Charities’ spending also increased in 2016/17, with expenditure on grants increasing by 5 per cent to a new record high of £7bn.
Some 57 per cent of charities’ grant-making stays within the sector, with the majority of this going to international development organisations.
The sector’s net assets also grew by 4 per cent to £131.2bn in 2016/17, marking a new record high, mainly due to strong investment performance.
Total liabilities also reached their highest levels of £22.4bn, rising sharply by 12 per cent, due in part to pensions costs increasing by 55 per cent to £3.2bn.
Meanwhile, the number of people working in the voluntary sector fell slightly to 865,916.
More £100m plus charities
The number of organisations with more than £100m has grown from 45 to 51 during the year, now accounting for 0.03 per cent of all organisations and for 22 per cent of the sector’s total income.
There are now 166,854 registered charities in the UK, a similar amount to the previous year, 82 per cent of which have an income of less than £100,000.
In 2016/17, the sector contributed a total of £17.1bn, measured by gross value added, to the UK economy. This is equivalent to the GDP of a small country such as Honduras.
Meanwhile, formal volunteering was valued at £23.9bn, a slight rise on the previous year.
'Grant makers should take note'
Karl Wilding, director of public policy and incoming chief executive at NCVO, said grant makers could be the key to distributing the sector's growing assets to smaller charities.
He said: "The sector's income as a whole is still growing, which is positive, but it’s at a slower rate than we’ve seen recently. And it’s important to note the factors driving growth, assets and legacy income, are less likely to be things small charities have access to.
"Grant makers should be especially conscious of this, as they are a key way of distributing the proceeds of asset growth to those organisations which are asset poor. Greater collaboration, simpler access to grants and proportionate reporting requirements are a few examples of what will help here.

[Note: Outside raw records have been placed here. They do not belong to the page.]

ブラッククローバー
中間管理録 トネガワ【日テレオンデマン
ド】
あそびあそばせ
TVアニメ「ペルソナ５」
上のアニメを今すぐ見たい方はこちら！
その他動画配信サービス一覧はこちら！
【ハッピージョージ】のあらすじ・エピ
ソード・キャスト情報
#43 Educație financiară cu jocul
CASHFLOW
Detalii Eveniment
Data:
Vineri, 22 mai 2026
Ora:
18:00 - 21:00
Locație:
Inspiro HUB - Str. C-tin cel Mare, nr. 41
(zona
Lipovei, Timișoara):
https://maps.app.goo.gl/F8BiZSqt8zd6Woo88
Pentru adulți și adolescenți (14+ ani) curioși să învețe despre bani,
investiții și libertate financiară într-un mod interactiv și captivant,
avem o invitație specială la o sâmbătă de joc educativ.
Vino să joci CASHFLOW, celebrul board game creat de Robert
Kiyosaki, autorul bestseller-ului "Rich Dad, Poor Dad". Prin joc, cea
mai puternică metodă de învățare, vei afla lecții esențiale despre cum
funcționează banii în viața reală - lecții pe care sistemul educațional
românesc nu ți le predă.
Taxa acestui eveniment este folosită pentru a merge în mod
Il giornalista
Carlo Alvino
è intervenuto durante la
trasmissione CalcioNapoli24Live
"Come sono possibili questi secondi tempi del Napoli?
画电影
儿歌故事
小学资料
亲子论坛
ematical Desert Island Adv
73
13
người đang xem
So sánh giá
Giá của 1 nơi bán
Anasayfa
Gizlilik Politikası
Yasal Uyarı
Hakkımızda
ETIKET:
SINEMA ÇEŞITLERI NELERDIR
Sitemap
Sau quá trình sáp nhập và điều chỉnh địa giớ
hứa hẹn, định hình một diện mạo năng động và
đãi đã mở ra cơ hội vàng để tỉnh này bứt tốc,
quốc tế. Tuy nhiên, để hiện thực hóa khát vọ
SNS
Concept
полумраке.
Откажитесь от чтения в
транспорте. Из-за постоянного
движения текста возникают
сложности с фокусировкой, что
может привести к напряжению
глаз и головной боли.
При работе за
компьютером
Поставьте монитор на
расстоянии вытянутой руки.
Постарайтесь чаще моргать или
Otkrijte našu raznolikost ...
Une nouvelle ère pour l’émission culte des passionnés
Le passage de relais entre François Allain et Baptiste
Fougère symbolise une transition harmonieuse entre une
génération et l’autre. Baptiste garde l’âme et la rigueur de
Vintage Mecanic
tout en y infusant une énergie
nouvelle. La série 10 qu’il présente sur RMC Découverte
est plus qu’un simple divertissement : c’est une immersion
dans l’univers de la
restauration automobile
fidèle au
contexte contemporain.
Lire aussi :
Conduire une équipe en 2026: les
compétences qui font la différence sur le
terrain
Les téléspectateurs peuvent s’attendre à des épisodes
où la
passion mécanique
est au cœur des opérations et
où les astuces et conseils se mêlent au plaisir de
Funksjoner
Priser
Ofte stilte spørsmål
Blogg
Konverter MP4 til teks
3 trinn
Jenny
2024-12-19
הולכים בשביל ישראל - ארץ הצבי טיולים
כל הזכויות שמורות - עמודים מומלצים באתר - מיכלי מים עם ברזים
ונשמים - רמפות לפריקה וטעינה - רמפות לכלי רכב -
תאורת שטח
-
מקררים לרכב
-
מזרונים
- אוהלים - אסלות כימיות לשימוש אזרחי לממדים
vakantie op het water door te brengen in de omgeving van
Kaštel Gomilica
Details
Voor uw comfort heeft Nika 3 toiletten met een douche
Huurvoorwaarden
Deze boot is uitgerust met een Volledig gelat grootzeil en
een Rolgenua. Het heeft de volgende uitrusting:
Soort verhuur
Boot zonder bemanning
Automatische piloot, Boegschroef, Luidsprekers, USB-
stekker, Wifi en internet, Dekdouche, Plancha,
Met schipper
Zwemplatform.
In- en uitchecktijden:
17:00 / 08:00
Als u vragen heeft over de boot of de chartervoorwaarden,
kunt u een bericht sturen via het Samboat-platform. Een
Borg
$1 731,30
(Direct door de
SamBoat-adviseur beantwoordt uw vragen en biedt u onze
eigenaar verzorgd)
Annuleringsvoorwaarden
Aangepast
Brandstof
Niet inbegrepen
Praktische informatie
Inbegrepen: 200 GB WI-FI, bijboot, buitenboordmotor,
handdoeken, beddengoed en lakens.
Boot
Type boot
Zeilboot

Wilding suggested the dip in money from the general public was due to charities making efforts to comply with new data protection standards.
He said: "The drop in public income reflects other findings we’ve seen and anecdotal evidence. Clearly lots of organisations were adapting their fundraising strategies at this point in time, preparing to meet higher data-protection standards, and doing a lot of internal work rather than launching donor-recruitment campaigns.
"I’m hopeful that re-focusing on the right sort of engagement with supporters will pay off in the long run."